Réouverture du détroit d'Ormuz 

L'Iran s'engage à "assurer la sécurité du passage des navires commerciaux, sans frais pendant 60 jours uniquement, du golfe Persique vers la mer d'Oman, et inversement. Le trafic des navires commerciaux commencera immédiatement" et sera pleinement rétabli dans un délai de 30 jours, une fois le détroit d'Ormuz déminé.

Plan de 300 milliards de dollars pour l'Iran 

Les Etats-Unis et leurs partenaires régionaux élaboreront un plan "d'un montant d'au moins 300 milliards de dollars, destiné à la reconstruction et au développement économique" de l'Iran.

Levée des sanctions 

Les Etats-Unis "s'engagent à mettre fin à tous les types de sanctions" unilatérales et internationales contre l'Iran, selon un calendrier qui sera convenu dans l'accord final.

En attendant, les Etats-Unis "s'engagent à rendre pleinement disponibles et utilisables les fonds et avoirs de la République islamique d'Iran gelés ou soumis à des restrictions dès la mise en œuvre du présent protocole d'accord".

De façon immédiate et jusqu'à la levée des sanctions, le département du Trésor américain délivrera "des dérogations pour l'exportation de pétrole brut iranien, de produits pétroliers et dérivés, ainsi que pour tous les services associés, y compris les transactions bancaires, les assurances, le transport, etc".

Nucléaire 

L'Iran réaffirme qu'il "ne se procurera ni ne développera d'armes nucléaires".

Le sort de l'uranium enrichi accumulé par l'Iran sera réglé "selon un mécanisme qui sera convenu mutuellement (...) la méthodologie a minima consistant en une méthode de dilution sur place sous la supervision de l'AIEA" (Agence internationale de l'énergie atomique).

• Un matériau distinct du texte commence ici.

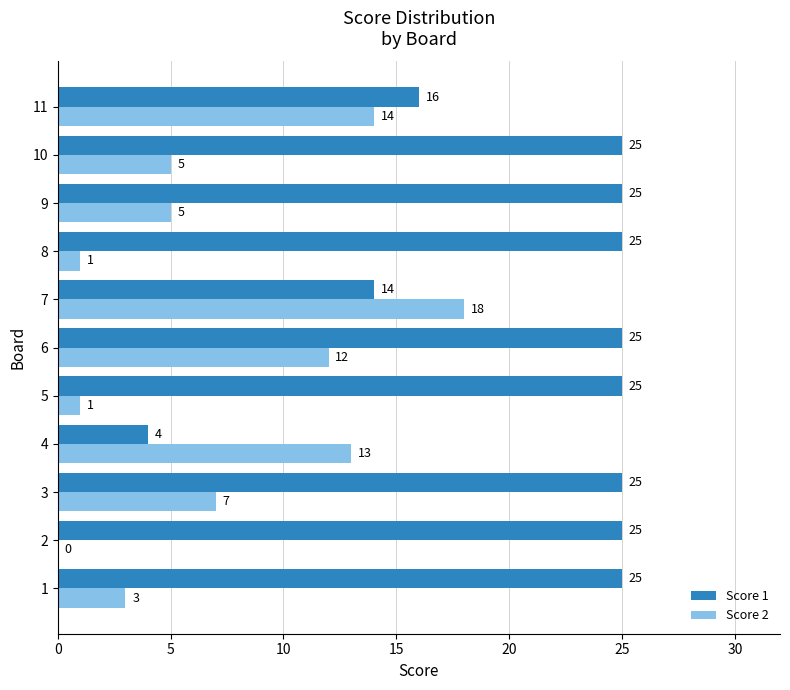

At which label is Score 2 closest to 9?

3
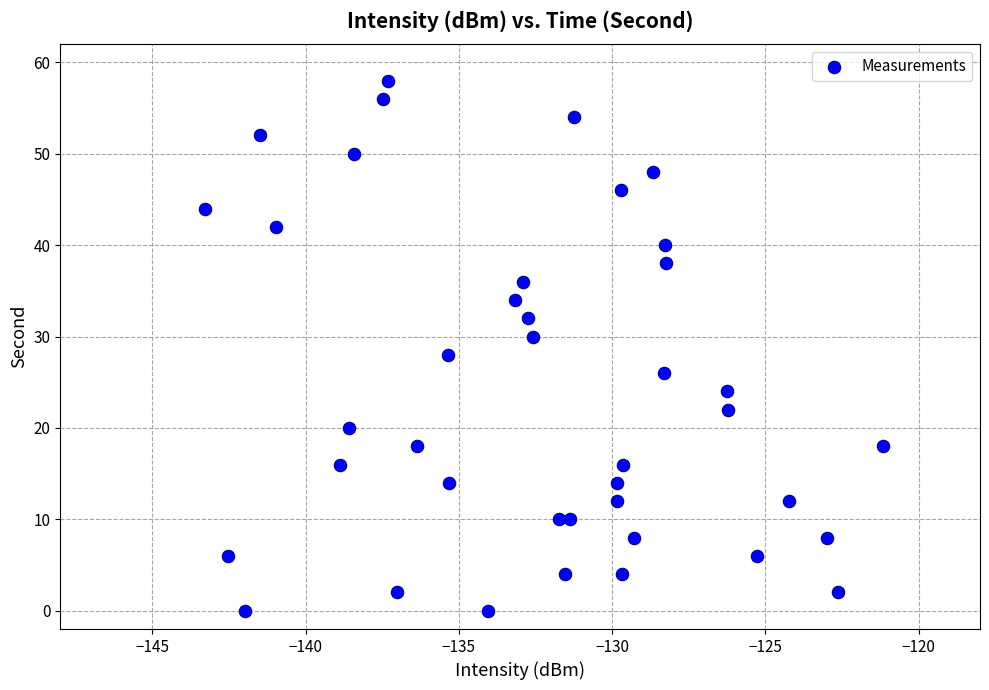

What is the range of Y values (max minus min)?

58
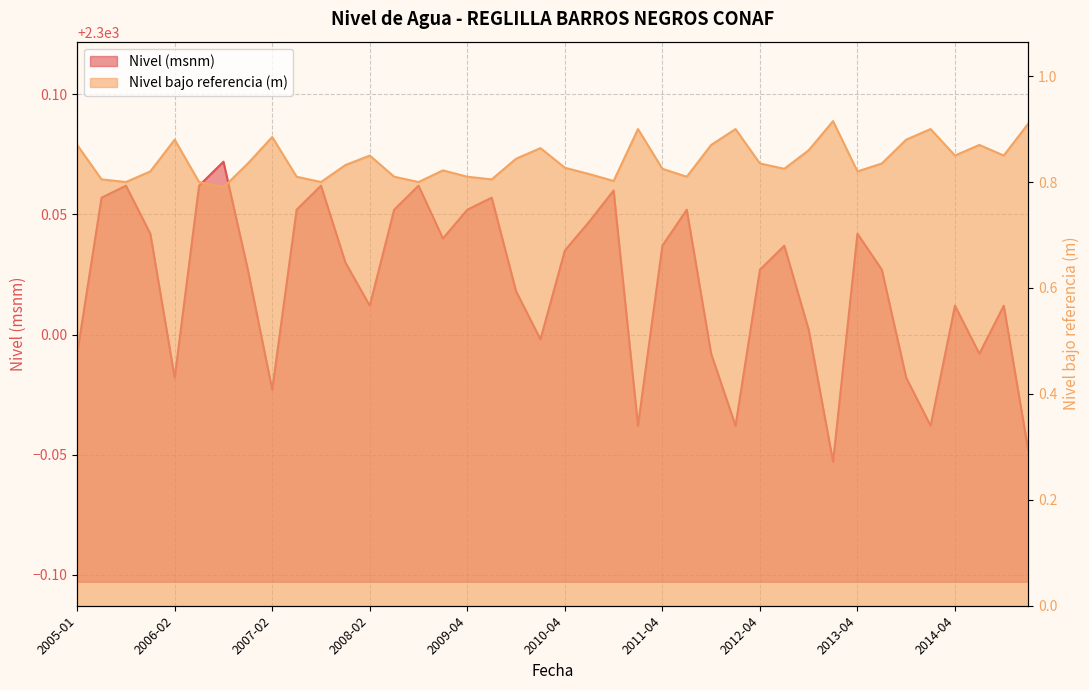

What is the sum of the Nivel (msnm) values at 2012-10 and 2011-11?

4600.0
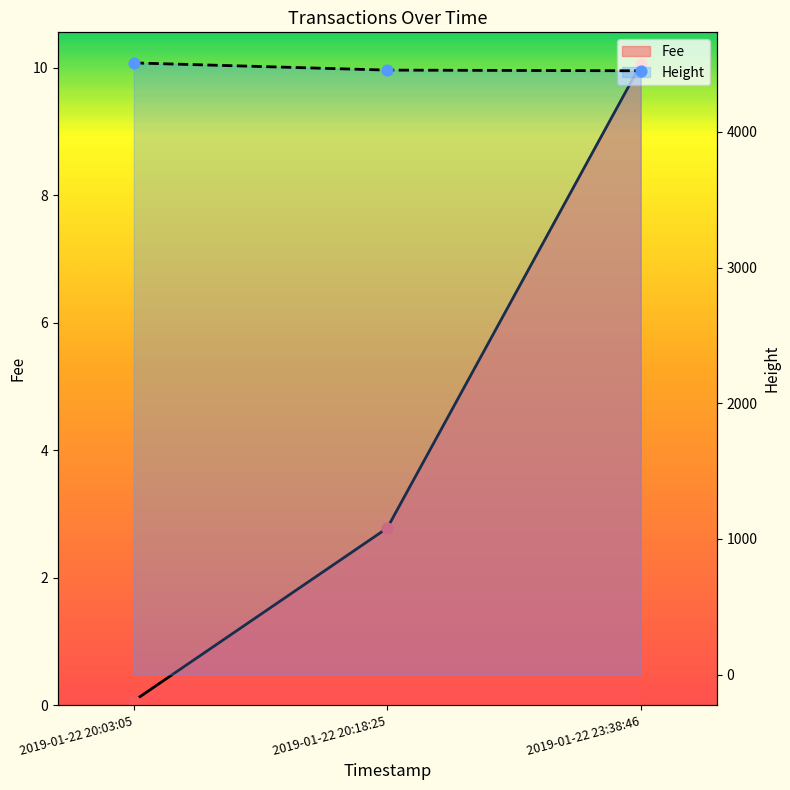

At which category is the sum across all series the highest?

2019-01-22 20:03:05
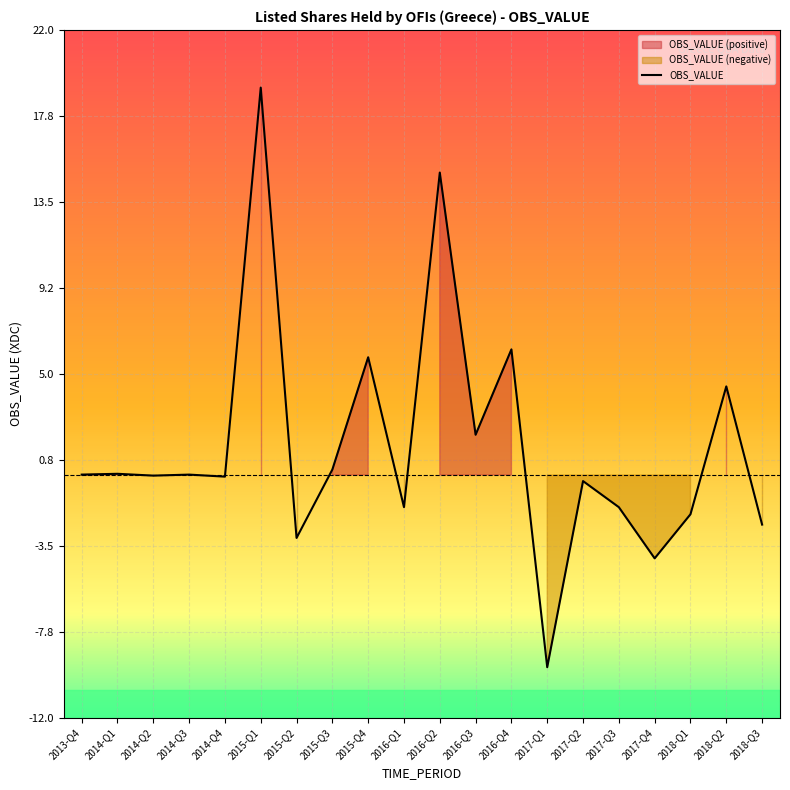

List the labels in order of value, smallest first.

2017-Q1, 2017-Q4, 2015-Q2, 2018-Q3, 2018-Q1, 2016-Q1, 2017-Q3, 2017-Q2, 2014-Q4, 2014-Q2, 2013-Q4, 2014-Q3, 2014-Q1, 2015-Q3, 2016-Q3, 2018-Q2, 2015-Q4, 2016-Q4, 2016-Q2, 2015-Q1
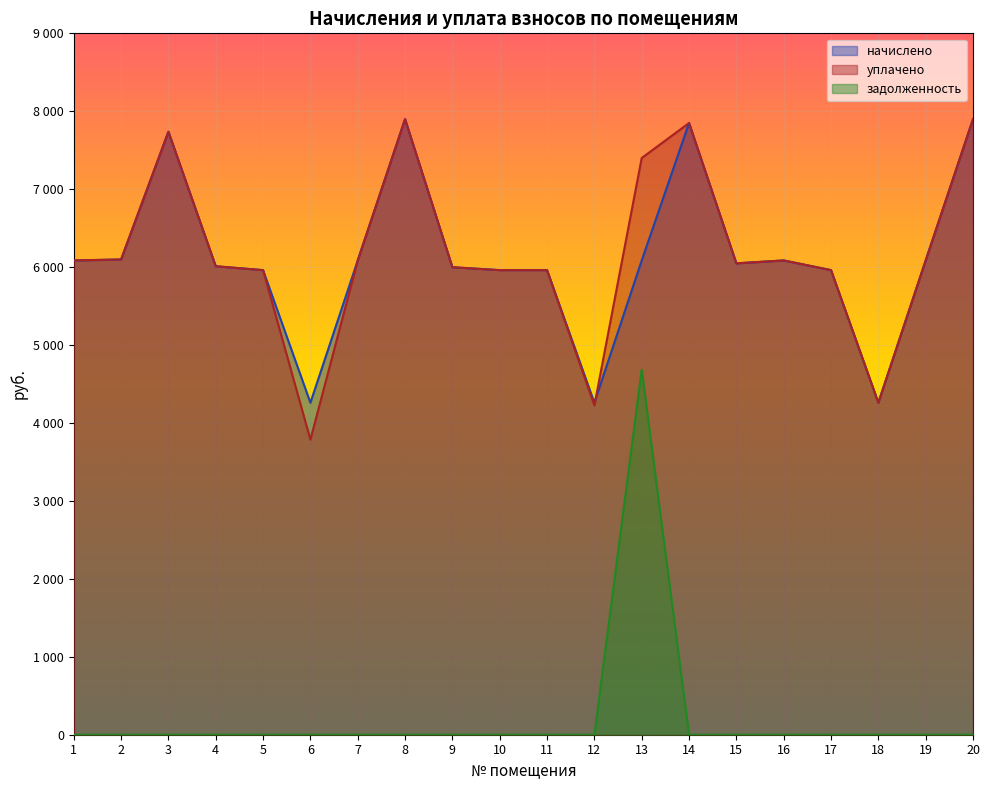

Between which two adjacent categories do начислено and уплачено first intersect?

12 and 13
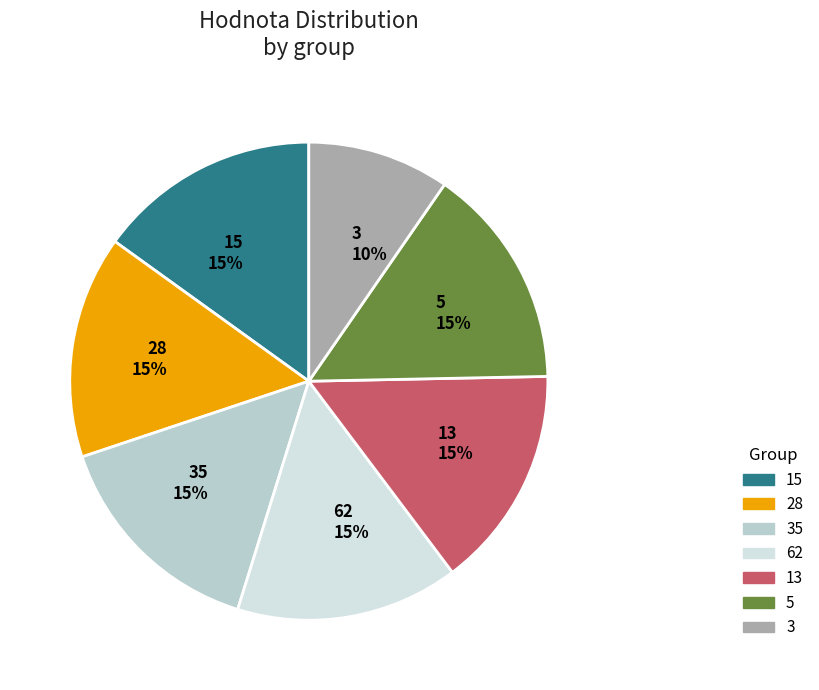

Is it true that 3 is 10% of the pie?

True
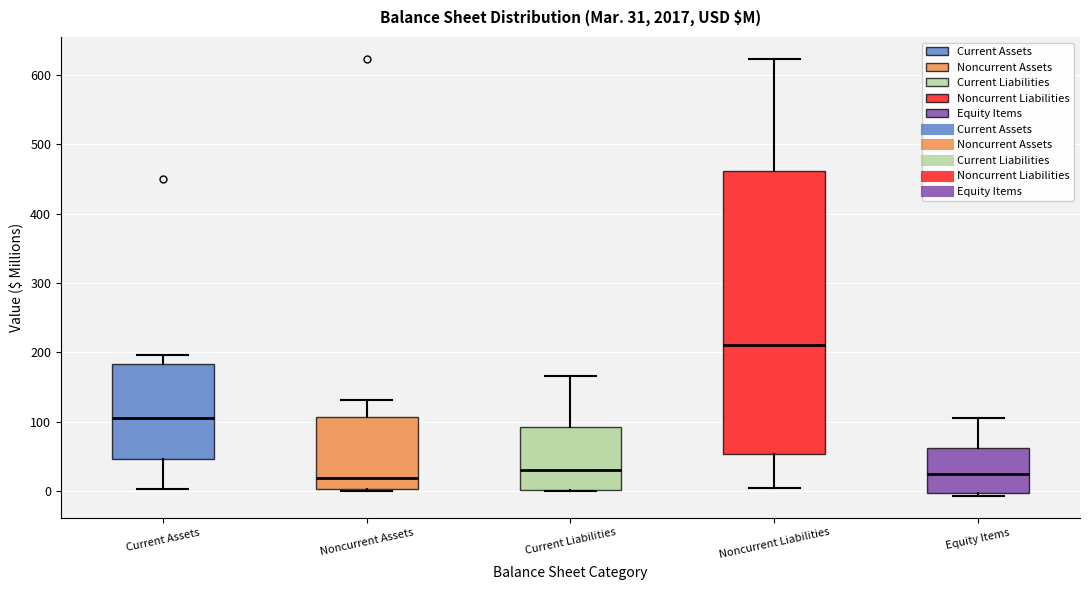

Comparing the boxes themselves (not the whiskers), which one is the tallest?

Noncurrent Liabilities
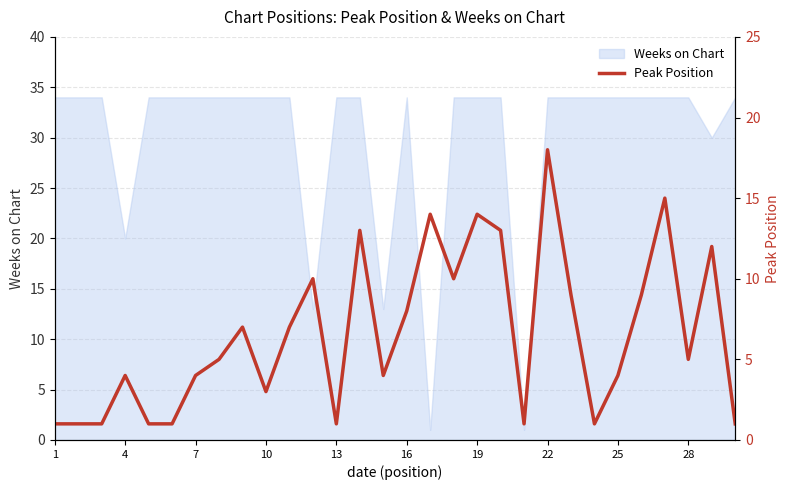

True or false: there are more than 1 points higher than both neighbors.

True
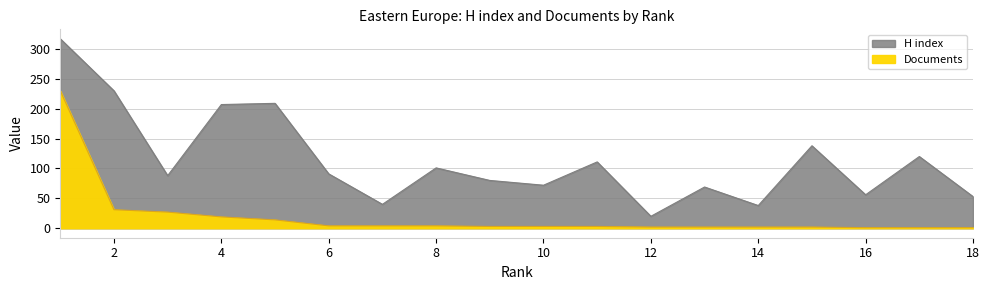

Which series has the largest total across all categories?

H index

En attendant cet accord final, l'Iran "maintiendra le statu quo actuel de son programme nucléaire", et les Etats-Unis "n'imposeront aucune nouvelle sanction et ne déploieront pas de forces supplémentaires dans la région".

Signature 

Selon le Premier ministre pakistanais Shehbaz Sharif, dont la médiation a été cruciale, l'accord a été signé électroniquement et à distance jeudi, heure d'Islamabad, par les présidents iranien Massoud Pezeshkian et américain Donald Trump.

Une cérémonie de signature est confirmée vendredi en Suisse "pour commémorer cet événement marquant et donner le coup d'envoi des discussions techniques".

Résolution de l'ONU 

L'accord final sera entériné par une résolution contraignante du Conseil de sécurité de l'ONU.